THE REQUEST >> Rewrite the data below, replacing every occurrence of "catalogue / barcode" with "catalog number" and keeping everything else unchanged.

<<<<

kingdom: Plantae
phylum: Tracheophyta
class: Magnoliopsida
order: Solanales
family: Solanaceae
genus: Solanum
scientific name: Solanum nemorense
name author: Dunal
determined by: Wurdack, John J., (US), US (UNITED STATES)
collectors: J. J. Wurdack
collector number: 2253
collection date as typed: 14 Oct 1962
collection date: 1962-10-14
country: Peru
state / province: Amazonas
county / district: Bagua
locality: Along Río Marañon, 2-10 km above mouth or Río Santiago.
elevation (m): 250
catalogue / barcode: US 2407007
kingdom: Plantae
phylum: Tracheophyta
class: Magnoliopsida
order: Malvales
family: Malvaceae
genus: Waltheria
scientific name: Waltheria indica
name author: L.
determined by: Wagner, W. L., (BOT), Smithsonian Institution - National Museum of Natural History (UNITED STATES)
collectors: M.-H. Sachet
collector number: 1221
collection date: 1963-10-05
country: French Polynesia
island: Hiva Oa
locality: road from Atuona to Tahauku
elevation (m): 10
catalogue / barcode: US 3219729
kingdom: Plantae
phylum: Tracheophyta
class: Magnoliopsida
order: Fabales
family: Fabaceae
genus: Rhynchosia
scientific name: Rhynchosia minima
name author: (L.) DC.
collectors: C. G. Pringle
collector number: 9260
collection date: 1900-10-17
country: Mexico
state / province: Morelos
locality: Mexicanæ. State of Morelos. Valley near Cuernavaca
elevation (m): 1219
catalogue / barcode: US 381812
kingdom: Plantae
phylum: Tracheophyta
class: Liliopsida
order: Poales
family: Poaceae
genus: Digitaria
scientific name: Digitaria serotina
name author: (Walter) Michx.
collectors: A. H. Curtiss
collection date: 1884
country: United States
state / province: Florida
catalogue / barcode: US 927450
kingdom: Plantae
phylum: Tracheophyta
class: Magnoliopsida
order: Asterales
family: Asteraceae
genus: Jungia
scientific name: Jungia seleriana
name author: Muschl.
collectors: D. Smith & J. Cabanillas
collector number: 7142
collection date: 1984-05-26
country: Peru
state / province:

>>>>

RESPONSE TO THIS EXERCISE >>
kingdom: Plantae
phylum: Tracheophyta
class: Magnoliopsida
order: Solanales
family: Solanaceae
genus: Solanum
scientific name: Solanum nemorense
name author: Dunal
determined by: Wurdack, John J., (US), US (UNITED STATES)
collectors: J. J. Wurdack
collector number: 2253
collection date as typed: 14 Oct 1962
collection date: 1962-10-14
country: Peru
state / province: Amazonas
county / district: Bagua
locality: Along Río Marañon, 2-10 km above mouth or Río Santiago.
elevation (m): 250
catalog number: US 2407007
kingdom: Plantae
phylum: Tracheophyta
class: Magnoliopsida
order: Malvales
family: Malvaceae
genus: Waltheria
scientific name: Waltheria indica
name author: L.
determined by: Wagner, W. L., (BOT), Smithsonian Institution - National Museum of Natural History (UNITED STATES)
collectors: M.-H. Sachet
collector number: 1221
collection date: 1963-10-05
country: French Polynesia
island: Hiva Oa
locality: road from Atuona to Tahauku
elevation (m): 10
catalog number: US 3219729
kingdom: Plantae
phylum: Tracheophyta
class: Magnoliopsida
order: Fabales
family: Fabaceae
genus: Rhynchosia
scientific name: Rhynchosia minima
name author: (L.) DC.
collectors: C. G. Pringle
collector number: 9260
collection date: 1900-10-17
country: Mexico
state / province: Morelos
locality: Mexicanæ. State of Morelos. Valley near Cuernavaca
elevation (m): 1219
catalog number: US 381812
kingdom: Plantae
phylum: Tracheophyta
class: Liliopsida
order: Poales
family: Poaceae
genus: Digitaria
scientific name: Digitaria serotina
name author: (Walter) Michx.
collectors: A. H. Curtiss
collection date: 1884
country: United States
state / province: Florida
catalog number: US 927450
kingdom: Plantae
phylum: Tracheophyta
class: Magnoliopsida
order: Asterales
family: Asteraceae
genus: Jungia
scientific name: Jungia seleriana
name author: Muschl.
collectors: D. Smith & J. Cabanillas
collector number: 7142
collection date: 1984-05-26
country: Peru
state / province:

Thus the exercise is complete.